In Afghanistan, the experts observe, killing insurgents has often served “to multiply enemies rather than subtract them.” In Yemen, external counter terror support served to reduce the Saleh regime’s need to be responsive to its own constituents and institute reforms.

“It is remarkable that such failures have not led to detailed public debate on how peace can best be achieved in the wake of ‘terrorist’ violence. But what is even more striking is that the mistakes of the present echo those of past decades,” the two scholars note.

To demonstrate the folly of some of the approaches, the two even cite British colonial government’s strategy to tame Kenya’s Mau Mau, then considered a terrorist group, in the 1950s. They say British attempt to use “development” and forced relocation only served to fuel the insurgency.

Long-term approach

In the Kenyan context, the Kenyan military credibility has been dented by allegations of illegal charcoal sales in Kismayu.

“While such problems are tragically familiar, attention to the lessons of the past is strikingly absent from the public debate on how to do better in future,” they warned.

The GTI report singles out three “statistically significant factors” driving terrorism and whose focus would reduce such insurgency drastically. The first factor is lack of intergroup cohesion and grievances between ethnic, religious and linguistic groups.
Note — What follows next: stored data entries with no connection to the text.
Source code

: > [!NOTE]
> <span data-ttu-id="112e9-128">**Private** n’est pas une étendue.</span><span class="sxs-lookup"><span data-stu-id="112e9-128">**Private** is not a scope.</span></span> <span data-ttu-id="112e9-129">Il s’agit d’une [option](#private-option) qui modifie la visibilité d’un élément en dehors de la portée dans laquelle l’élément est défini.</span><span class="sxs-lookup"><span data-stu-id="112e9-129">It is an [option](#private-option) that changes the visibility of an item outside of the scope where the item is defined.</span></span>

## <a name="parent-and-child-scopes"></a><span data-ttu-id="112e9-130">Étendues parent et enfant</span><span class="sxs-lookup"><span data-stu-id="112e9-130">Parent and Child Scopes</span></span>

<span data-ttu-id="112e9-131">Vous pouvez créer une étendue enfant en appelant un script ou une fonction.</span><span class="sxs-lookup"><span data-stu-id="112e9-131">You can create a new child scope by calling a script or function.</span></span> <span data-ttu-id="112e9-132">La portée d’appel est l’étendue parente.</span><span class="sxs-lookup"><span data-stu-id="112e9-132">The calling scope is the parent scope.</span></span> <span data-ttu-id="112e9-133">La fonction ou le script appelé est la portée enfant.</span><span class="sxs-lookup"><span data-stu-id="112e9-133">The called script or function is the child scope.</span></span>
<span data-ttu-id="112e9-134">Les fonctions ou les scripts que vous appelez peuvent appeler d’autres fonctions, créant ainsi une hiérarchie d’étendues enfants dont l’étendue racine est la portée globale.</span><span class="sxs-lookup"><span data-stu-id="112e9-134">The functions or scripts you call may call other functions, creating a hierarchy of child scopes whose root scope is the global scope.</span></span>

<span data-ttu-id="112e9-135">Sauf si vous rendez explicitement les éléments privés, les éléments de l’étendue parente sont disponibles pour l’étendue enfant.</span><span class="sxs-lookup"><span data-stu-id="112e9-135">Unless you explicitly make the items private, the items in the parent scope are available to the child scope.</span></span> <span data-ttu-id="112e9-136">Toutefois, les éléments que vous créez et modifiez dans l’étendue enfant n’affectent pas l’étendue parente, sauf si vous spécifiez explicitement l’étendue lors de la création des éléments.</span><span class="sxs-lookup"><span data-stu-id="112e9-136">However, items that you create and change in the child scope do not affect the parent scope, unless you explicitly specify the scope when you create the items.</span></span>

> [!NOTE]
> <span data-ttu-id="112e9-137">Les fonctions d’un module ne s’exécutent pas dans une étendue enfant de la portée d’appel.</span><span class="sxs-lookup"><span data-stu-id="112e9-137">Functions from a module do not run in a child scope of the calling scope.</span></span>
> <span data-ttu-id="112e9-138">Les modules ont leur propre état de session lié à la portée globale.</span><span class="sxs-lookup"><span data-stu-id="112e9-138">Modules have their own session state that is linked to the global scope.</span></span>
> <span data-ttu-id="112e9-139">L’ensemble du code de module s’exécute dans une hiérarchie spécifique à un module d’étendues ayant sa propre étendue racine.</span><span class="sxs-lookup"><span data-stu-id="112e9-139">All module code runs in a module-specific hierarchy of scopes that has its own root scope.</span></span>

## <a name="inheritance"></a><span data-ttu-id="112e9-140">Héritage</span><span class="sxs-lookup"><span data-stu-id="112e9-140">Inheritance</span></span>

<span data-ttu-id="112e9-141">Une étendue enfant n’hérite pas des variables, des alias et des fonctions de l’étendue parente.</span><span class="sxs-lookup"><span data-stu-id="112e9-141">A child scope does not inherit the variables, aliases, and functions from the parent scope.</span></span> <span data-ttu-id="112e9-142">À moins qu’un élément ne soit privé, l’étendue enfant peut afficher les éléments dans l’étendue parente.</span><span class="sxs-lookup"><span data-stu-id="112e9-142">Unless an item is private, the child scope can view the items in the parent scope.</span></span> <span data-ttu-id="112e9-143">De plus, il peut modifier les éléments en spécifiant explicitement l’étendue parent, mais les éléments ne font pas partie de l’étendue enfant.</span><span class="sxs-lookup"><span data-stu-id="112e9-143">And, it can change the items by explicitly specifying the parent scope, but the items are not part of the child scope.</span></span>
The second factor is presence of state-sponsored violence such as extrajudicial killings, political terror and gross human rights abuses.

The third factor is “higher levels of other forms of violence including deaths from organised conflict, likelihood of violent demonstrations, levels of violent crime and perceptions of criminality.”

The three factors are vividly acknowledged in the Truth, Justice and Reconciliation Commission’s report as undeniable realities of the Kenyan state since 1963. The report says focus on longer term approaches to combating terrorism such as addressing group grievances, ending gross physical rights abuses and improving access to justice, as well as the rule of law, provide better returns than focusing on short term ones.

“Extremist Islamic movements that encourage the use of terrorism need to be counteracted with moderate theologies within Islam that advocate other non-violent methods of addressing legitimate political grievances,” the report says.

Violence for violence

Attree and Keen rule out violence for violence as a long-term solution. They blame the West for selling this idea by setting “national security above human security objectives.” They claim “such violence has, all too often been indiscriminate, and has had a tendency to exacerbate conflict dynamics rather than contribute to sustainable peace.”

“Military force should not be used simply to demonstrate the resolve or power to retaliate in response to violent provocation — indeed, military responses of this kind often play into the intentions of ‘terrorists’,” they warn.

The two give another option which Kenya could consider: stay off!

They say this strategy works in cases where “terrorist” atrocities frequently produce a sense of revulsion even among those the terrorists claim to represent. This revulsion would eat them from inside to cessation.

Based on the identified correlates of terrorism, the report identifies 13 countries that are at risk of increased terrorism activities, among them Angola, Burundi, Central Africa Republic, Cote d’Ivoire, Ethiopia, Mali and Uganda. Besides, all the first 10 countries have “significant Muslim populations” and the rates of political terror and political instability are also “significantly higher” than the international average.